I ate a very delicious vegan brownie last night. It was wonderful. Thank you Whole Foods. Dark choc over peanut butter. Does dessert get any better than that?
This morning, a nurse (not my regular nurse) came in to do my BP and proceeded to turn all the lights on. Really? People are sleeping here. I know it's an amazing concept at times but... (Sorry... Can someone say "grumpy"?) She came back around 6:30-7am to take blood. I asked why and she said that my BP has been high? Huh? I thought she had the wrong person! I told her that my BP has been low and she's like, yes, well, we're taking blood to run another preeclampsia panel. Okay. Whatever. But as I was grumpy, I gave her the lowdown on my veins. She told me she was going to stick my hand and I was like, "No. You can have this vein, right here." I just kept repeating myself until she stuck the vein I pointed to (and nothing else) and got it on the first time. I just wasnt up for another screwed up pricking session. Not that early. Peter joked that there are going to be nurses that are like "I dont like that b!tch in 511" and then the others who will say "Are you nuts? She's the best patient on the floor!"
The babies got monitored and were all happy for a while until Maya decided she didnt like where she was and fell off the monitor. So, instead of my favorite weekday nurse coming in to adjust it, it was "THE" nurse (the one who made the "not all pregnancies are meant to last" comment). I hope that my shudder wasnt visible. So, she adjusts the monitor and finds her and then tells me that my fasting glucose was high at 118 (120 is the cutoff for normal) and she is recommending that Dr B check me out RIGHT AWAY. Now, Dr B and I just chatted about this and whether we do the test this week or next, I know his feelings on it, so I wasnt that concerned. But I hate the "we need to medicate you" attitude, which is how she came across.

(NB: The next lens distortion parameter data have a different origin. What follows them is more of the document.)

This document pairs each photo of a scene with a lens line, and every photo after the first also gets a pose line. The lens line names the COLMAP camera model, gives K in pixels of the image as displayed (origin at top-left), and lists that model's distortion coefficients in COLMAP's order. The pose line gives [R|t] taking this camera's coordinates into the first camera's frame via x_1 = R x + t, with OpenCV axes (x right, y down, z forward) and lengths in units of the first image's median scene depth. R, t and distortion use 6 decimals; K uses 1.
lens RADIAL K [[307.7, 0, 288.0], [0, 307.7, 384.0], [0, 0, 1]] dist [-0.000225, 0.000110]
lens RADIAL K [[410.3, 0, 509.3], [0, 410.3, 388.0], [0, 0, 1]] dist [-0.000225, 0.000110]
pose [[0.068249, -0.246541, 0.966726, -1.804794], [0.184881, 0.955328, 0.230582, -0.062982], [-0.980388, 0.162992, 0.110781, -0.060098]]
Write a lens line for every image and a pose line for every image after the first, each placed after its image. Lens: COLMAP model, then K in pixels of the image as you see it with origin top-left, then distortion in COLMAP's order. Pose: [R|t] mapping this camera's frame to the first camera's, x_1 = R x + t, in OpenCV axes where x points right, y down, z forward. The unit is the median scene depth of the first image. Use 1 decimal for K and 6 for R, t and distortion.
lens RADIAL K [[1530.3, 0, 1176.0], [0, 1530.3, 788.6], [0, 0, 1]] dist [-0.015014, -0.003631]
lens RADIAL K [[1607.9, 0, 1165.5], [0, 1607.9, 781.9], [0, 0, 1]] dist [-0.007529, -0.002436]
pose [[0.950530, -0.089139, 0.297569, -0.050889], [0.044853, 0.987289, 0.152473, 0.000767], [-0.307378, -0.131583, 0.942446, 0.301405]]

When my real nurse came in to do my weight (same as last- nothing gained all week), she asked if everything was okay and I told her that the other woman got under my skin with my "high" result and she just chuckled and said that she wouldnt worry. That my diet is fine and that my late night brownie probably had a lot to do with it since my digestion has slowed down, not to mention the bedrest and the twin gestation. That she thinks it is very normal and to just not worry. I felt better. I know that she would be honest. She and I have similar personalities and she's never been one to withhold her thoughts. So, I felt a lot better after that.

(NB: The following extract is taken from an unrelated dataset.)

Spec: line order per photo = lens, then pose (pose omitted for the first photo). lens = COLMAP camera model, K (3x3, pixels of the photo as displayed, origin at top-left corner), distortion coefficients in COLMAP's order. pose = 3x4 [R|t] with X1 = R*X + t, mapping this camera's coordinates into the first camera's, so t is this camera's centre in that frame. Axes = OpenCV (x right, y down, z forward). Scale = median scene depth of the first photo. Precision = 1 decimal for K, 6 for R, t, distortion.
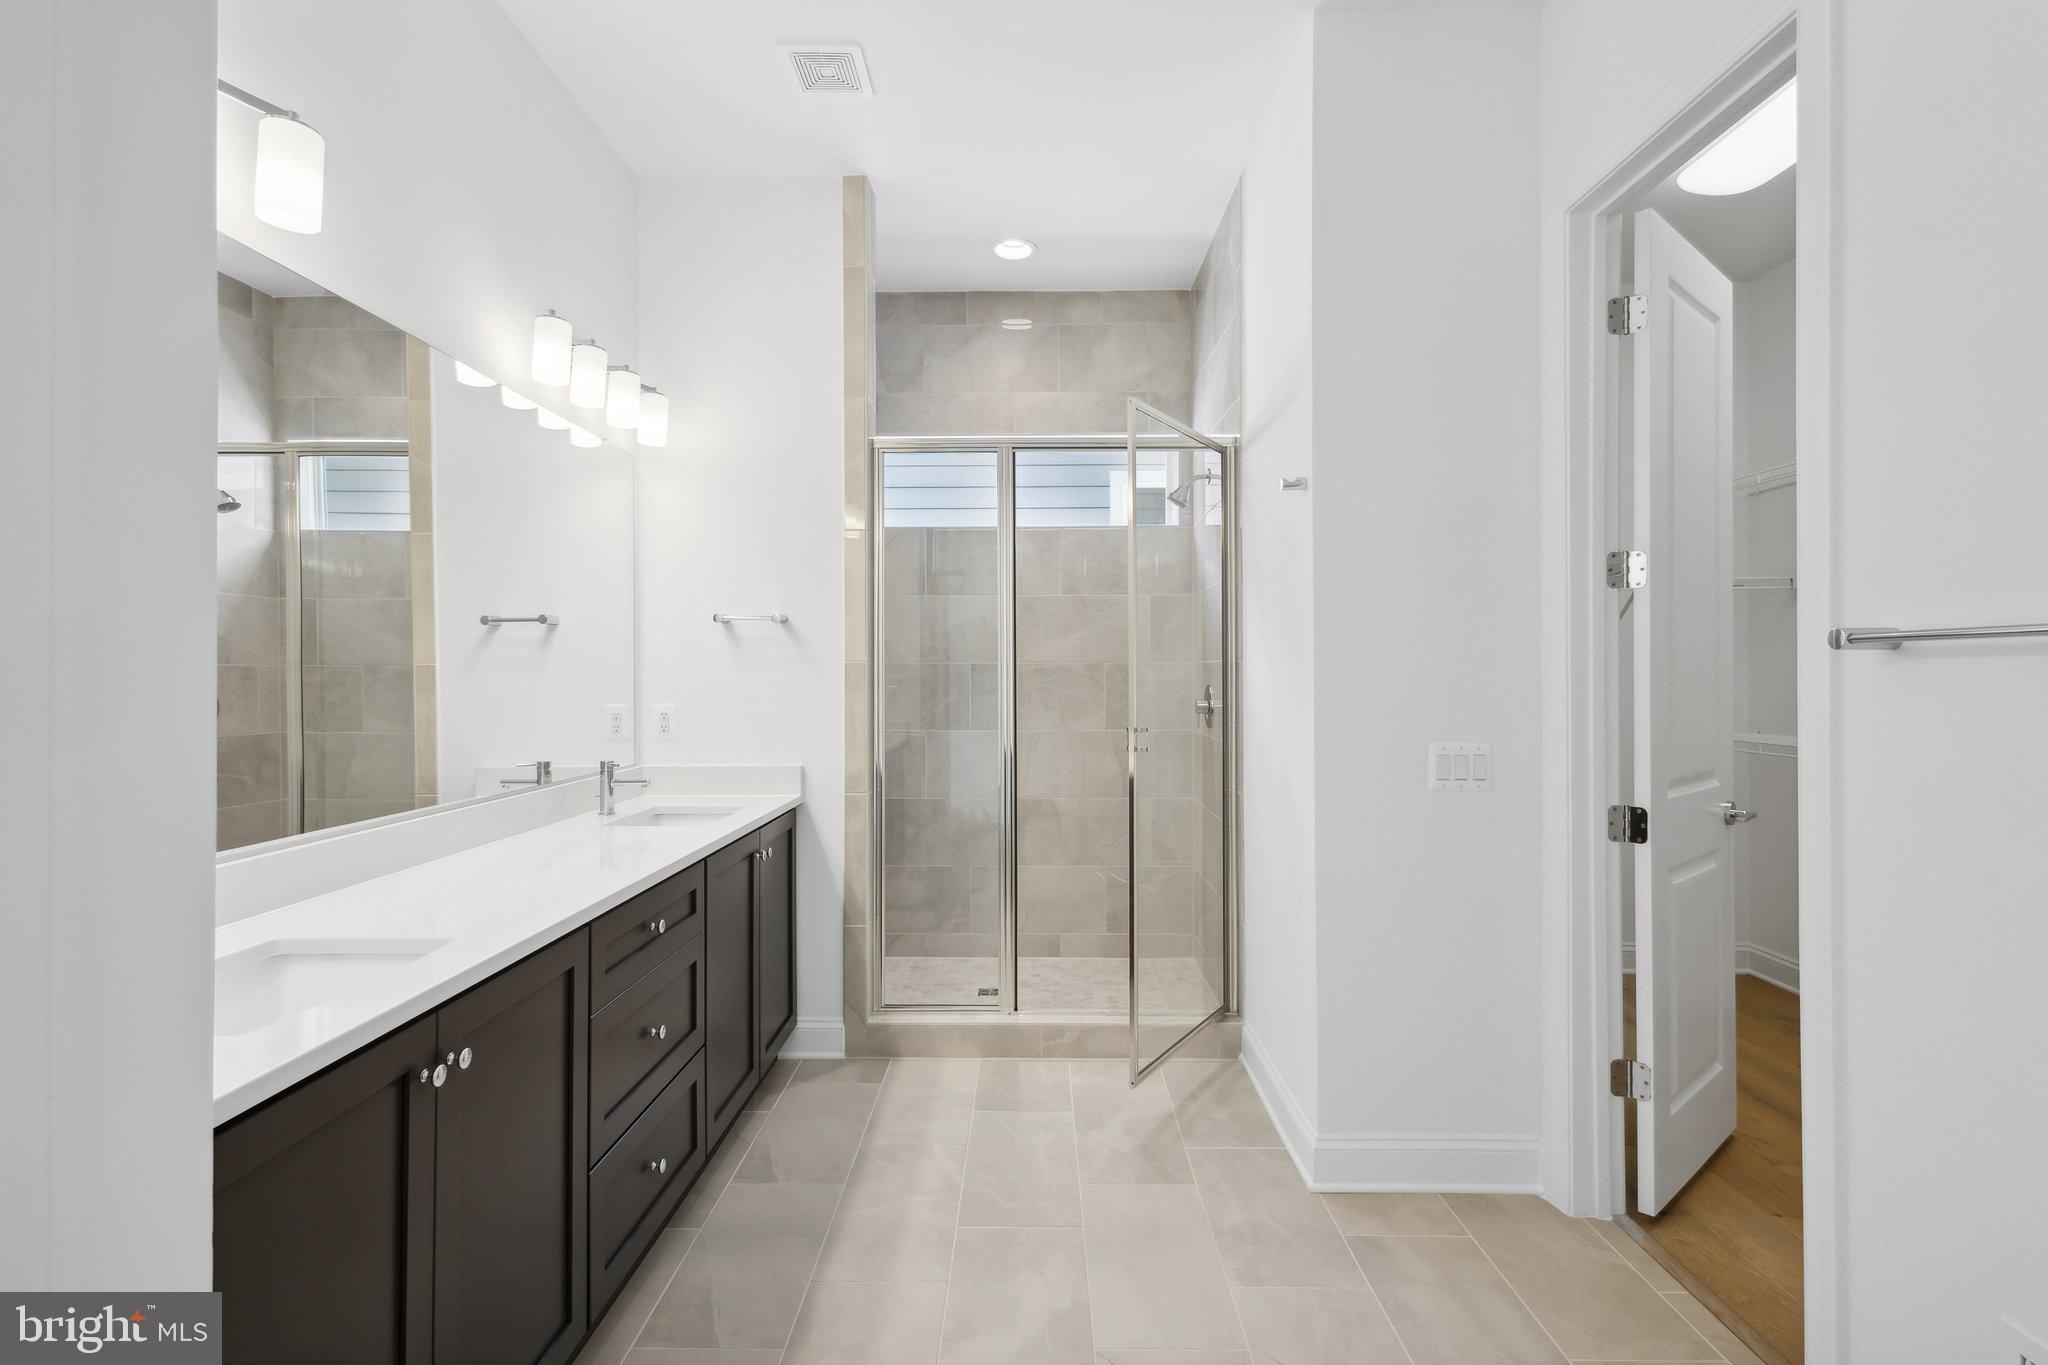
lens RADIAL K [[955.1, 0, 1021.5], [0, 955.1, 673.8], [0, 0, 1]] dist [0.005839, -0.001349]
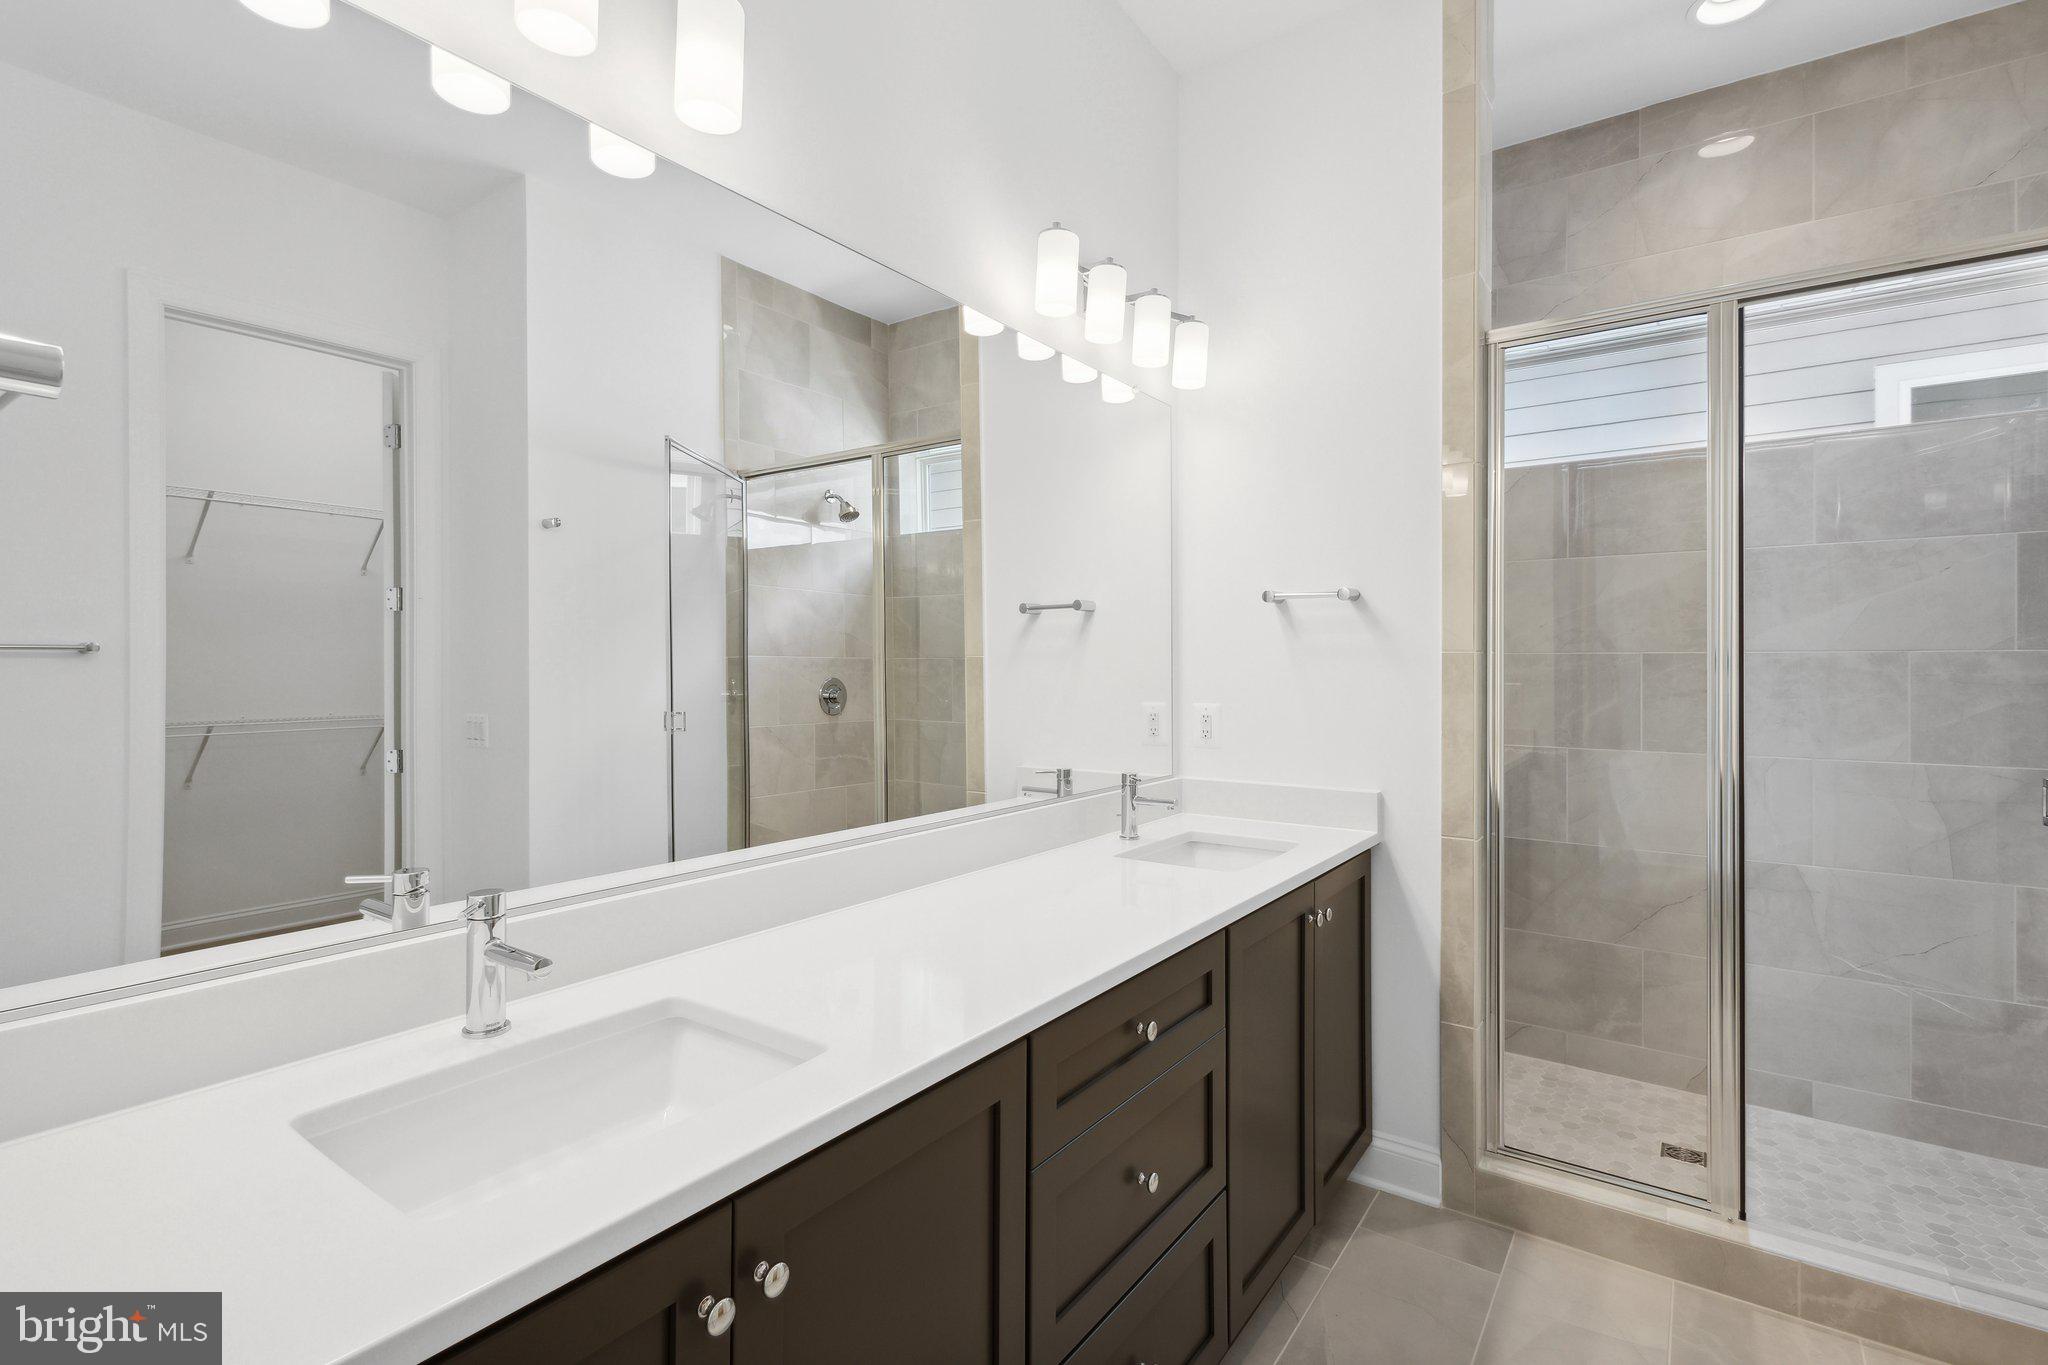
lens RADIAL K [[955.1, 0, 1016.4], [0, 955.1, 665.2], [0, 0, 1]] dist [0.005839, -0.001349]
pose [[0.819939, 0.002338, -0.572447, -0.037833], [-0.002915, 0.999996, -0.000091, -0.001186], [0.572444, 0.001743, 0.819942, 0.234615]]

On another not-so-groovy note, the Resident who I still hold partly responsible for Alexander's earlier than it had to be birth came in this morning. It was all I could do to tell her to not touch me. She listened to my chest and then touched my belly and legs (to check for swelling). I was curt with my answers to her and couldnt help it. Just having her touch me made my skin crawl. I guess I'm not over those feelings as much as I'd like to think... Thankfully, I think she came in because she was leaving, because Dr P, the Resident I really like, came in for his rounds and it was perfect, as usual. But ugh... That woman... her voice grates on me like nails on a chalkboard and her face is etched in my memory. I really hoped that, since I hadnt seen her, she wasnt here anymore. But perhaps this will be the only experience I have with her.
Overall, another good day. Babies are happy and active and we are soon to be about a week about from our next goal! 26w (and possibly my own bed!) here we come!!!